LeCun has had every advantage imaginable — and the scoreboard remains empty.

He joined Facebook (now Meta) in December 2013. That's over 12 years of access to one of the largest AI labs in the world, near-unlimited compute, and some of the best researchers money can buy.

He introduced I-JEPA in 2023, nearly 3 years ago. It was supposed to represent a fundamental shift in how machines learn — moving beyond generative models toward a deeper, more structured world understanding.

And yet: I-JEPA hasn't decisively beaten existing models on any major benchmark.

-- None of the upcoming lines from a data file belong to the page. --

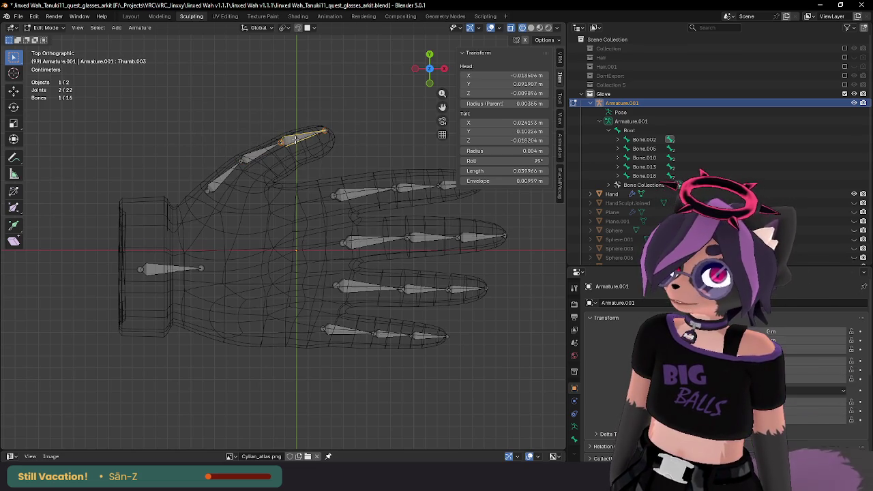
Step: Rename the index finger's base bone to Index.001
click(337, 188)
key(F2)
text(Index.001)
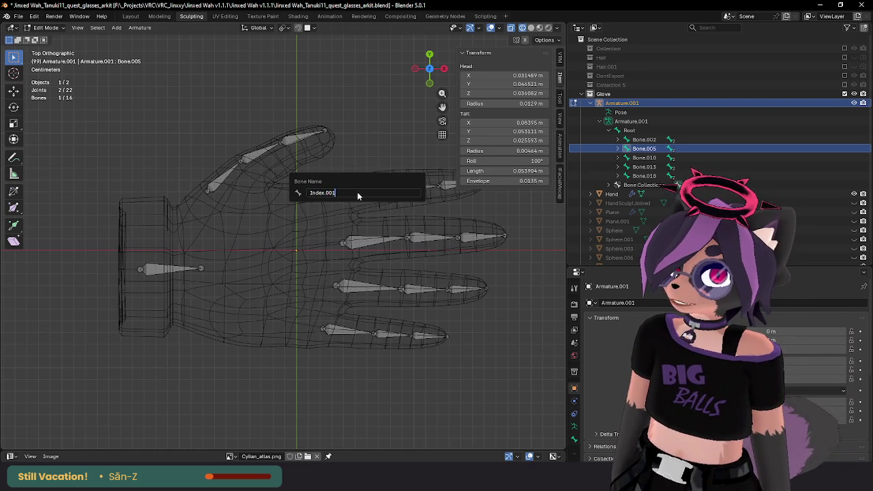
key(Return)
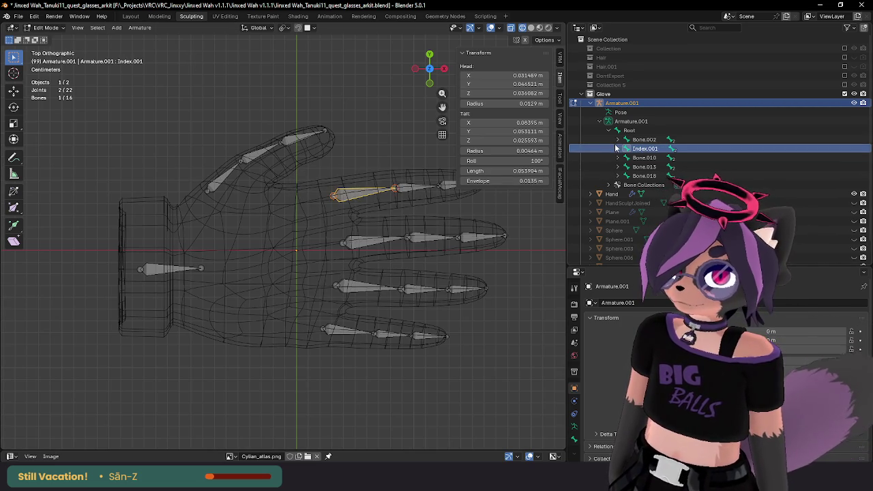
Step: Expand the outliner hierarchy to check the thumb chain, then rename the thumb's base bone Thumb.001
click(618, 140)
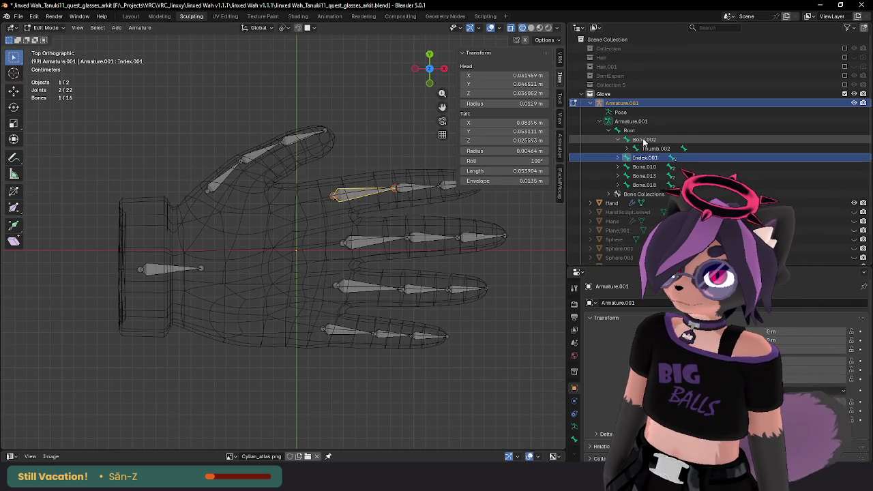
click(214, 181)
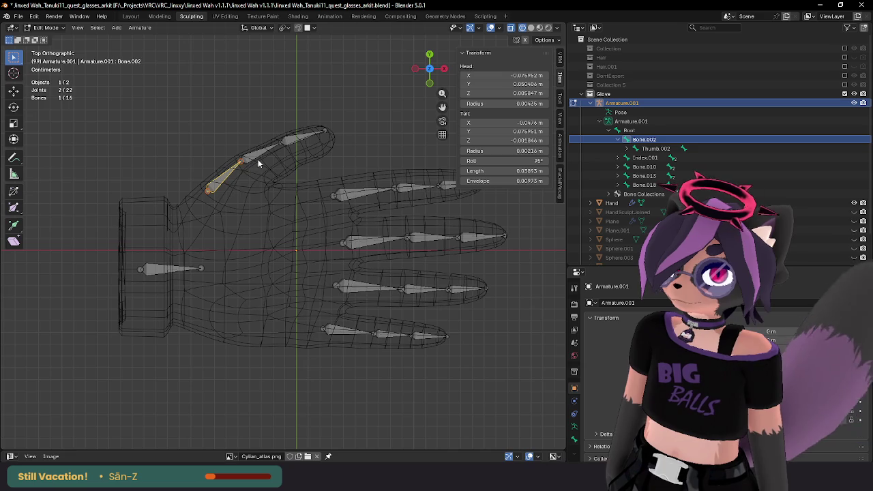
click(292, 146)
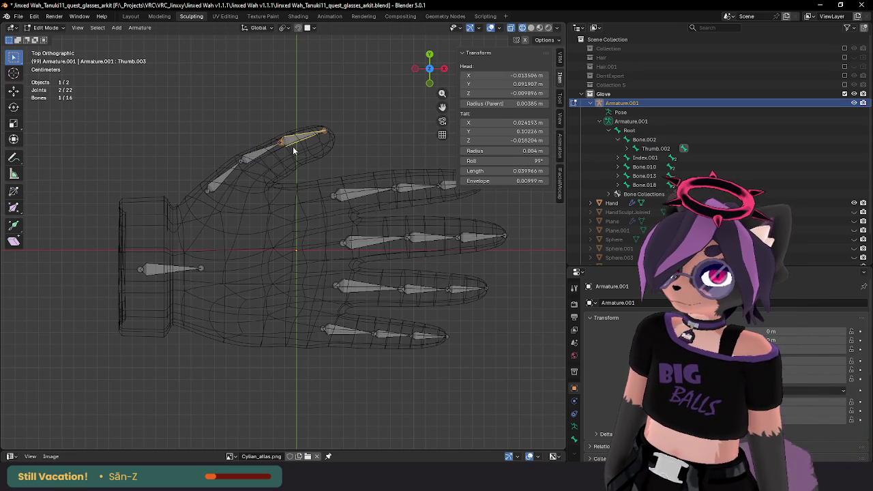
click(626, 149)
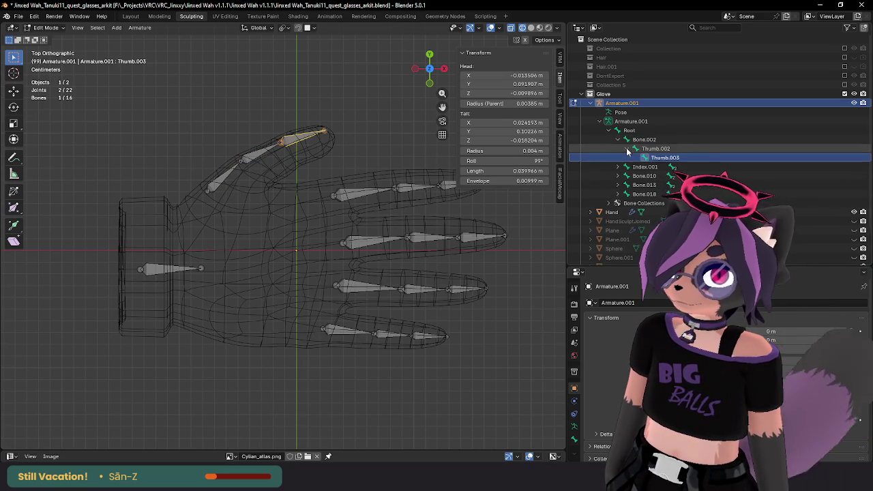
click(217, 177)
key(F2)
text(Thumb.00)
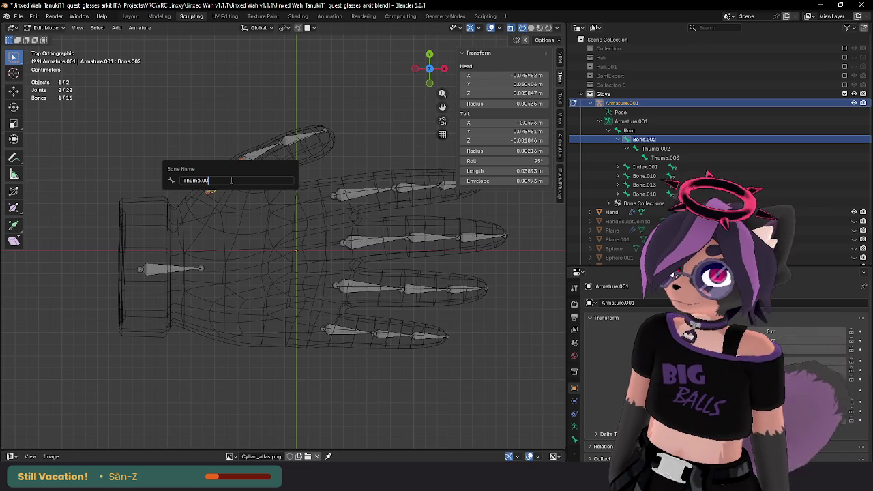
text(1)
key(Return)
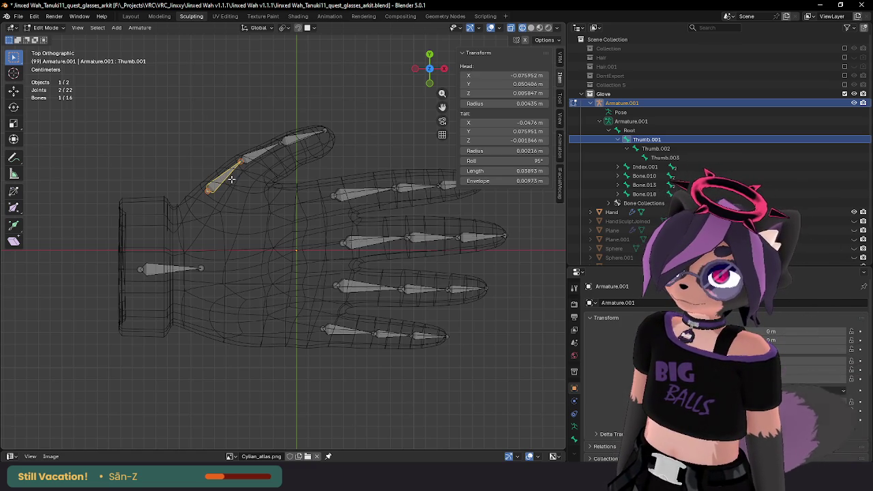
Step: Move Thumb.001's joints down and inward so the bone sits inside the glove's thumb
drag(205, 190, 204, 212)
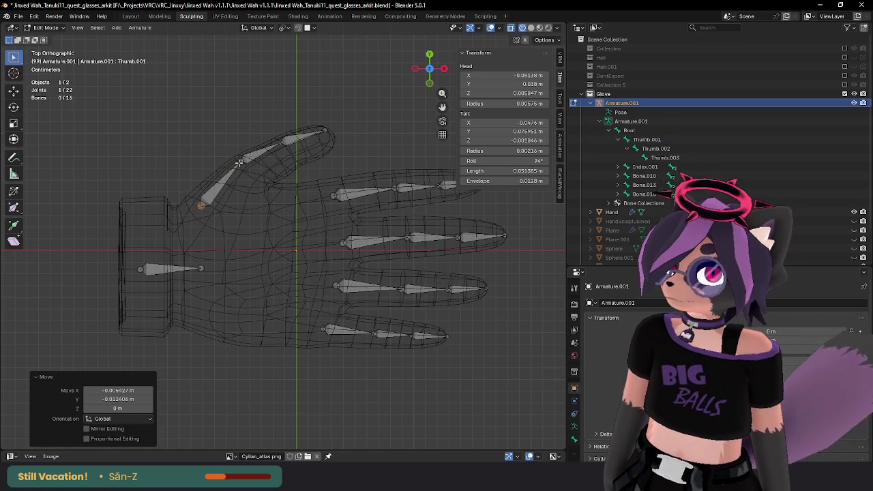
drag(238, 162, 232, 169)
mouse_move(232, 169)
middle_down()
mouse_move(380, 145)
mouse_move(375, 112)
middle_up()
drag(331, 310, 330, 306)
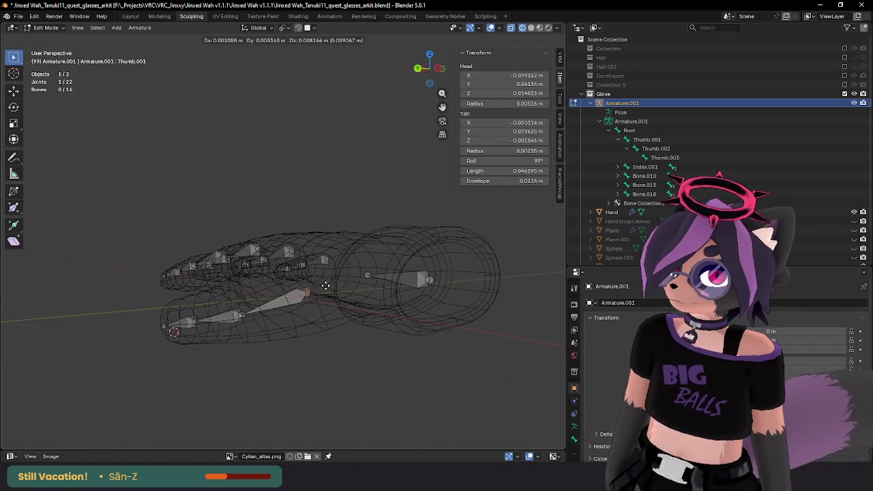
middle_drag(331, 305, 346, 325)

No Meta product uses JEPA as a core approach. The research community hasn't adopted it — the field keeps pushing on LLMs and diffusion models. There's been no "GPT moment" for JEPA, no single result that made its value obvious to everyone.

So the question becomes simple: how many years, how many resources, and how many failed proof-of-concepts does it take before we're allowed to judge whether an idea actually works?

First, believe it or not, 3 years is not that long. It's also not a given that LeCun was given the resources he needed to work on this tech at Meta. Zuck wanted another llama.

Second, AMI Labs just secured a billion in funding, and while that's a lot of money, it's literally just a fraction of the yearly salary they are paying to Wang. Big tech companies are literally throwing tens of billions to keep doing the same thing, just on a bigger scale. Why not try something else once in a while?